» Work instruction
Locate each line below that contains the string "index", and copy those lines. Case counts.

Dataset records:
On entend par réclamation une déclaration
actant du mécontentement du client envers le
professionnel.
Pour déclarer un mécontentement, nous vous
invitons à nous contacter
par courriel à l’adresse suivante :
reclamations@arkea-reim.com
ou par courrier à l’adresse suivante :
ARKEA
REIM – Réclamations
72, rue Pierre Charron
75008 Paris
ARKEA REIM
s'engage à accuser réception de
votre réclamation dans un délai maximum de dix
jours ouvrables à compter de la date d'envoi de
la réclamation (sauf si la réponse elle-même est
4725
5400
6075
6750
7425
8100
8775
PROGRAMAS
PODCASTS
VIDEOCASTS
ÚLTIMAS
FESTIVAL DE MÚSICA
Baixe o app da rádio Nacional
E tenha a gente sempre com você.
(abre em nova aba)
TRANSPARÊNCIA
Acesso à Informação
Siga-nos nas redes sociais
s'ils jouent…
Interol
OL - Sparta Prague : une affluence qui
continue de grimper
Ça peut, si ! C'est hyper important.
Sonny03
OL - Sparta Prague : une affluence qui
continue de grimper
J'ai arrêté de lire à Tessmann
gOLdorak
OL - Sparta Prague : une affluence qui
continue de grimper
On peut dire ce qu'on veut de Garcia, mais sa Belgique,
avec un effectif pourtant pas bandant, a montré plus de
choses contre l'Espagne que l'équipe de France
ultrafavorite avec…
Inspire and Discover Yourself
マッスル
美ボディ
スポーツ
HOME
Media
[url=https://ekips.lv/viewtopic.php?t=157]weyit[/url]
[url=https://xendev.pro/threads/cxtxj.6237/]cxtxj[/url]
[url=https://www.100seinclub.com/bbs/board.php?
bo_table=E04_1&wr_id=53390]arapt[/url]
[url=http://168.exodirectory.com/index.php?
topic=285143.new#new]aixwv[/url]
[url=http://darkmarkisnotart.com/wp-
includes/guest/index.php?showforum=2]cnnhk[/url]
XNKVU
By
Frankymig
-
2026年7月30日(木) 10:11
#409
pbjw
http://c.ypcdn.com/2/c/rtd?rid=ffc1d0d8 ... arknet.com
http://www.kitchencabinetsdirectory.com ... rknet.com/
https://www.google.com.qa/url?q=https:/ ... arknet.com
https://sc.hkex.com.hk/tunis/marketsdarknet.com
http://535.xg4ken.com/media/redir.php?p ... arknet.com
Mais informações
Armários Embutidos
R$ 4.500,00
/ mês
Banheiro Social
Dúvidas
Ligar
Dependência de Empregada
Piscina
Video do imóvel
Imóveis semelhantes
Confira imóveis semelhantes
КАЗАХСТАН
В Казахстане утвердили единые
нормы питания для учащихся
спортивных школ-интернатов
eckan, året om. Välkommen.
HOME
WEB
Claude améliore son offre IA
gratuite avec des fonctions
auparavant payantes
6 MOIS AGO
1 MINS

» Result for this exercise
[url=http://168.exodirectory.com/index.php?
includes/guest/index.php?showforum=2]cnnhk[/url]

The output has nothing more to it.